**MATERIAL FOR THE TASK**
>>>>>
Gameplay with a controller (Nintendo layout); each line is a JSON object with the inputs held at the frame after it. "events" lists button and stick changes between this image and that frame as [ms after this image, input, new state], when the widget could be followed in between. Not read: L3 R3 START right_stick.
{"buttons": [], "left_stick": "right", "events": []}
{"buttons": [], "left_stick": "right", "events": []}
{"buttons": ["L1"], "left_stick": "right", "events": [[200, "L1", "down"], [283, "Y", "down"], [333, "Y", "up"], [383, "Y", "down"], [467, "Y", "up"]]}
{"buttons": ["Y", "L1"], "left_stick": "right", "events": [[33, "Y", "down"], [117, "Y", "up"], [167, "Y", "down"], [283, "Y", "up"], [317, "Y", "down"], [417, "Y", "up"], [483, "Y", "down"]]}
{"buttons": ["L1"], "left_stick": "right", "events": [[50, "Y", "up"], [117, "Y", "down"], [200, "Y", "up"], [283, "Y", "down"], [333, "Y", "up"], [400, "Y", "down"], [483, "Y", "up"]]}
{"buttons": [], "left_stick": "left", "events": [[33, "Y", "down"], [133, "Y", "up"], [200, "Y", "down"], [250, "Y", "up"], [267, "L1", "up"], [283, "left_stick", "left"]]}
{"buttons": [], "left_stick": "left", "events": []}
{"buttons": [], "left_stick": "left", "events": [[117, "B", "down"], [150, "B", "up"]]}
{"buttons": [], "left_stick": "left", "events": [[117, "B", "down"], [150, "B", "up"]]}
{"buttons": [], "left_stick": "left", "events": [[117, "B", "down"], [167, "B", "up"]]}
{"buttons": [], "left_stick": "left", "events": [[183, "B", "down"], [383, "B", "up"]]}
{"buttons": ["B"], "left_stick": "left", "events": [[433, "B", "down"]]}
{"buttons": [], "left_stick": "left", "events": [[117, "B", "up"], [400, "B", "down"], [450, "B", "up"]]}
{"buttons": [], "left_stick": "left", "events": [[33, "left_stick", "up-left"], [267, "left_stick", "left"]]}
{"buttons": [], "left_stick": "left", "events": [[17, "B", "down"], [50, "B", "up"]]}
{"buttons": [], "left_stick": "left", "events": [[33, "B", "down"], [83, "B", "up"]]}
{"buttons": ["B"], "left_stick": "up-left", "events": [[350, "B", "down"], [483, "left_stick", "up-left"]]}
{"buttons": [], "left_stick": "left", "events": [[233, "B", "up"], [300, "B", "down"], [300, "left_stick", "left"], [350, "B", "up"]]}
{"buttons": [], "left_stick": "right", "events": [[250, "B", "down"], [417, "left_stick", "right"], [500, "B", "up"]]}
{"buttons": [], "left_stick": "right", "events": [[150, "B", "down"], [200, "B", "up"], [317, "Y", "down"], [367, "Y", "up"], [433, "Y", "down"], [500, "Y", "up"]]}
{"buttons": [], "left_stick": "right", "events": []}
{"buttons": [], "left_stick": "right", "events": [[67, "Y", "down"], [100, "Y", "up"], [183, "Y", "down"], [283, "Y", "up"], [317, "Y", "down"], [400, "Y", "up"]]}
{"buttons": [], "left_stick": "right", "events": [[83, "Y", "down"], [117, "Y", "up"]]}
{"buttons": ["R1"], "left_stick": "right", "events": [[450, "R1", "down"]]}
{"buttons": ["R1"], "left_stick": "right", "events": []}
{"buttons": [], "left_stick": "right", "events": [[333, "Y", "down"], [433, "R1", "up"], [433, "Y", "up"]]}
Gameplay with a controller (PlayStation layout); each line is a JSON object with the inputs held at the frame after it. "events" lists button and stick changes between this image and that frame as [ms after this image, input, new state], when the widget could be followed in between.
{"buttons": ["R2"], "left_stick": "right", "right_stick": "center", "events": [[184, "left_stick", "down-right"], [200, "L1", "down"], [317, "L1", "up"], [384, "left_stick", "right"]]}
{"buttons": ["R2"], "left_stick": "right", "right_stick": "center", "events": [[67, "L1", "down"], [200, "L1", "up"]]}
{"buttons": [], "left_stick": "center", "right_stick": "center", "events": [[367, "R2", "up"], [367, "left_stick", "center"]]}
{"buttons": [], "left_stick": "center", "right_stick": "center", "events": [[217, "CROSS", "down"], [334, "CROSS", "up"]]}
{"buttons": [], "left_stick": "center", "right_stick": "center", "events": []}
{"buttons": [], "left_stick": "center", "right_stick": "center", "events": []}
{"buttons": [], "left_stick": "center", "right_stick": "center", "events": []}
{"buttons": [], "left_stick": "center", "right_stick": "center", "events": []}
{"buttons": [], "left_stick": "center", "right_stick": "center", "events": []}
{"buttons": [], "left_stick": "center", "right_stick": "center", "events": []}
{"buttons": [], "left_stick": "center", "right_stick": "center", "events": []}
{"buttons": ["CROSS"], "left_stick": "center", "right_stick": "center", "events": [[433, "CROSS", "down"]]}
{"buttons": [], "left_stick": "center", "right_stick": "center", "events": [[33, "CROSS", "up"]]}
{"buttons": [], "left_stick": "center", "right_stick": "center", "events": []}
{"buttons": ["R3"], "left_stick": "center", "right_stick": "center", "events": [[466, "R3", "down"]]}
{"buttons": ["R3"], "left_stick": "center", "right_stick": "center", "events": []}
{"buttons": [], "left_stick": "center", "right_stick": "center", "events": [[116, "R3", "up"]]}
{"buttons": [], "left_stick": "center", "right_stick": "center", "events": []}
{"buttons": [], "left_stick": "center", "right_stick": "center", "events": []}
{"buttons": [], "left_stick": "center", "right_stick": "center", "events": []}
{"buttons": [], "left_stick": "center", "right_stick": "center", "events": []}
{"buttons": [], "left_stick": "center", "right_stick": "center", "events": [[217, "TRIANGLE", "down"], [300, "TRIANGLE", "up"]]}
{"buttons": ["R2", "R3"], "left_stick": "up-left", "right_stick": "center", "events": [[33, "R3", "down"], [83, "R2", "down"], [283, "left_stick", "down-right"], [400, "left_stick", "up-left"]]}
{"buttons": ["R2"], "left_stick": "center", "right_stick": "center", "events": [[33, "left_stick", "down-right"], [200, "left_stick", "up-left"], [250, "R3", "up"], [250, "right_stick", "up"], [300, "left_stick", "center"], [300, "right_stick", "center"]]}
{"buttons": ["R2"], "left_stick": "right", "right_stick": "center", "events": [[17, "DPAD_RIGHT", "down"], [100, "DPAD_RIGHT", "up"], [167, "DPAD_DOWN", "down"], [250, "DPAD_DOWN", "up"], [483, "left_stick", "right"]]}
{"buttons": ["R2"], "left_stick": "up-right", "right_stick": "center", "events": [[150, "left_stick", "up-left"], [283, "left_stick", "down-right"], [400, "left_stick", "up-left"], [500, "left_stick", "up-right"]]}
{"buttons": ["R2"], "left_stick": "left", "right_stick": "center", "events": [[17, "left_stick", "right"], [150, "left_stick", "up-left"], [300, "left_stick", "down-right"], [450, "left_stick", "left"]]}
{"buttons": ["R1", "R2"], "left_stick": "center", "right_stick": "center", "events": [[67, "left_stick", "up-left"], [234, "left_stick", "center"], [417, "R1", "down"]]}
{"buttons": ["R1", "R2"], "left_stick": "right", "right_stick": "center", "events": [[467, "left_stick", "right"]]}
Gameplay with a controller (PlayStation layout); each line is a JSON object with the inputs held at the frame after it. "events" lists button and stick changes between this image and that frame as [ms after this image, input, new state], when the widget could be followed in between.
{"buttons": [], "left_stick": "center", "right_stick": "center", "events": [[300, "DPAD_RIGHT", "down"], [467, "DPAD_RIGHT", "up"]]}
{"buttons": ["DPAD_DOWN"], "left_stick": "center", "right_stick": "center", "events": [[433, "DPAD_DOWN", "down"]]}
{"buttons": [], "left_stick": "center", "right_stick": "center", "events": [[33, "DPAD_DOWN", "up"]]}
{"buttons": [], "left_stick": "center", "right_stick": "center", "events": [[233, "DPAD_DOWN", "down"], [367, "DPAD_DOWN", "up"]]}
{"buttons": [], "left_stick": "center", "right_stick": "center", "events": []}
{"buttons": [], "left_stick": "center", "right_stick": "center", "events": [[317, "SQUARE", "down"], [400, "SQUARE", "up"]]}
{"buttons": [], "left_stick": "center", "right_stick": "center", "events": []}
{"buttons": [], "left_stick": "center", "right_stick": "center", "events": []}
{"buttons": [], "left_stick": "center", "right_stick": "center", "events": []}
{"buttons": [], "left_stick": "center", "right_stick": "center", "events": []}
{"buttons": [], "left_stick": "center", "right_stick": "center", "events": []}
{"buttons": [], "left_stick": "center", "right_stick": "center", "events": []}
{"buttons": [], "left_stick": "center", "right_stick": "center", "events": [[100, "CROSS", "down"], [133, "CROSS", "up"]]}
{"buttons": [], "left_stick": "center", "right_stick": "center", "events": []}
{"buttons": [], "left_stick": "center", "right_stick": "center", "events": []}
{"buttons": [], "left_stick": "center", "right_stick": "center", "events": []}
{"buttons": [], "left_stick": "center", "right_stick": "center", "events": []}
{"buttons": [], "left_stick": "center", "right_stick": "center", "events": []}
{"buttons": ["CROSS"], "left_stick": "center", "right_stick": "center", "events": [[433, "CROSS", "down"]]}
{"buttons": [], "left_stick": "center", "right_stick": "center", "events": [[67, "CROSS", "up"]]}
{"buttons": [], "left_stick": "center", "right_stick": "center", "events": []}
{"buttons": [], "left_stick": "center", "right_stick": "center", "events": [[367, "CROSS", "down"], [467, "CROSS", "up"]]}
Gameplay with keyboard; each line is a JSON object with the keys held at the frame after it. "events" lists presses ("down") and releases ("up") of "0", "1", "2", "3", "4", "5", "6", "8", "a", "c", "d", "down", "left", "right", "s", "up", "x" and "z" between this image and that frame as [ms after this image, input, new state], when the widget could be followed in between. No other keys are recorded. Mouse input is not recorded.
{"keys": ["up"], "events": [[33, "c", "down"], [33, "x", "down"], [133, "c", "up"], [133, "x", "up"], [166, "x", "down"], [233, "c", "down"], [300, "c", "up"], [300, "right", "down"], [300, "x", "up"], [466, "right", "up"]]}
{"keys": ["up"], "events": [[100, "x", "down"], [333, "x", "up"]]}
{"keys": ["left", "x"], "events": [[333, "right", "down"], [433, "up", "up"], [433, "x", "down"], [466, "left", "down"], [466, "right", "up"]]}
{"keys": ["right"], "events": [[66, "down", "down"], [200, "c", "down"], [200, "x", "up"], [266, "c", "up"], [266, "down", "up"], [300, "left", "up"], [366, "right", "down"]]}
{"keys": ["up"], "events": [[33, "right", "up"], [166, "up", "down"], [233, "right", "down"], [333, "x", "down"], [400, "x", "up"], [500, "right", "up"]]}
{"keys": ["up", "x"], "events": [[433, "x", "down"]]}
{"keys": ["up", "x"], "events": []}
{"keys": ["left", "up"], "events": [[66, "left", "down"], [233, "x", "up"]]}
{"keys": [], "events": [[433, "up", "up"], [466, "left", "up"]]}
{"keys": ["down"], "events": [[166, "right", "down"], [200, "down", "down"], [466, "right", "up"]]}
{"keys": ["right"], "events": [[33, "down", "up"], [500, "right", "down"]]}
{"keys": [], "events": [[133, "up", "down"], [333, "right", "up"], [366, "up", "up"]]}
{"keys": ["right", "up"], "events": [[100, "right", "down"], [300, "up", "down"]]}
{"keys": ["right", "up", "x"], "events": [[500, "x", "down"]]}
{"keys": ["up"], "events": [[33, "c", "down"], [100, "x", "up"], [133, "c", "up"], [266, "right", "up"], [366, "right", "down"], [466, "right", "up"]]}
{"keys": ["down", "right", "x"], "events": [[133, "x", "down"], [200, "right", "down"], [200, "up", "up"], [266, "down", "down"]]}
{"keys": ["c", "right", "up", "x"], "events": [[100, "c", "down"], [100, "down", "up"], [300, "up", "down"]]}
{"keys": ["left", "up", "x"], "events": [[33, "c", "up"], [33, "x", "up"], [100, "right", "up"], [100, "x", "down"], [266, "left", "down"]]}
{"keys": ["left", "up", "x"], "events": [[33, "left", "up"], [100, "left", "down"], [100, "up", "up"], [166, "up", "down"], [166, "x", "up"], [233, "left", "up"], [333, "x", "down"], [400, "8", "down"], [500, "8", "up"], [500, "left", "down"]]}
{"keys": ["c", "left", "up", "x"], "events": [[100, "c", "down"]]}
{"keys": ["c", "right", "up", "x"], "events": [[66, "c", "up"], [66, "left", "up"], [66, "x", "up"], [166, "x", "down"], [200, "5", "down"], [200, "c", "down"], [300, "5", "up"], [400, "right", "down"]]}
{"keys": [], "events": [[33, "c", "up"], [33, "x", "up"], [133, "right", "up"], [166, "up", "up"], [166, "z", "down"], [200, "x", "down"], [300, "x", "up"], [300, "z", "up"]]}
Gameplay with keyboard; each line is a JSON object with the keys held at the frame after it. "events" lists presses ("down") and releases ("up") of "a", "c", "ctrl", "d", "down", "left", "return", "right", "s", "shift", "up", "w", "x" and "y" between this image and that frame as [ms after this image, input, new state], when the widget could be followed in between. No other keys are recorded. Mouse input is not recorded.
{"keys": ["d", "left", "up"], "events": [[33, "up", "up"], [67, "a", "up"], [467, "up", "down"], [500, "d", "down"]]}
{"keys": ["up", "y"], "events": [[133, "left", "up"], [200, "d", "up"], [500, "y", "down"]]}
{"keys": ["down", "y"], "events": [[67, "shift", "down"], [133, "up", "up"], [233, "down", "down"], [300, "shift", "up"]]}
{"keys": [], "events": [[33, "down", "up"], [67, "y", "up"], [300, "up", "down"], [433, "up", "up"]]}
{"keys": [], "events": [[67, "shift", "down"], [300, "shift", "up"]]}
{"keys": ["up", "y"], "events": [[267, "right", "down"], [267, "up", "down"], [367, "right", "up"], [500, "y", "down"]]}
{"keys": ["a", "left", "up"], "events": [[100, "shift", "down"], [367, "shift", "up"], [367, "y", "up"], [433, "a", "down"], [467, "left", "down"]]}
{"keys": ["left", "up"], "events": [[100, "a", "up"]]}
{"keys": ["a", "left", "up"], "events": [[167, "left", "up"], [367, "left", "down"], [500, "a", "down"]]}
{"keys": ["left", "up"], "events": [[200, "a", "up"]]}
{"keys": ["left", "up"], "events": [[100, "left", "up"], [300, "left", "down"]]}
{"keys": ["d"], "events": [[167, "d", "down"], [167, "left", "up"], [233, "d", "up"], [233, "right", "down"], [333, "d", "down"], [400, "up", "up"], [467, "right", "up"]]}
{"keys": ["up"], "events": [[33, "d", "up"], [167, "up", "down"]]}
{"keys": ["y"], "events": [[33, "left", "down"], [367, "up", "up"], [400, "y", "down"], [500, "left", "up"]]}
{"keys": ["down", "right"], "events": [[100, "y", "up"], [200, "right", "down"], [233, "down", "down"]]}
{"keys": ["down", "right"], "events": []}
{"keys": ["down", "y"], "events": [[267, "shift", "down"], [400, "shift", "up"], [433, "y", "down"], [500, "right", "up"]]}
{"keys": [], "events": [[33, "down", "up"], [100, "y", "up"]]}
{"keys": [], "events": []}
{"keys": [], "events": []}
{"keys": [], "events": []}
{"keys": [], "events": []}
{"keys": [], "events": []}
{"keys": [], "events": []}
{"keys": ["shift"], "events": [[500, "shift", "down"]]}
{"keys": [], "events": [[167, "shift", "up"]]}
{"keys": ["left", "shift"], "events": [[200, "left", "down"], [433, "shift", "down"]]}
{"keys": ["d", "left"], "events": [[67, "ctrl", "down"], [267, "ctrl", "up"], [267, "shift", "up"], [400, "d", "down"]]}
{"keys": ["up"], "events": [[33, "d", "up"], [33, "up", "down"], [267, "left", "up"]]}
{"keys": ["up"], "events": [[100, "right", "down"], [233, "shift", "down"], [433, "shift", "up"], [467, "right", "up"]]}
<<<<<
**TASK TO COMPLETE**
Write only the number of lines in the data where the word "presses" occurs.

**TASK OUTPUT**
2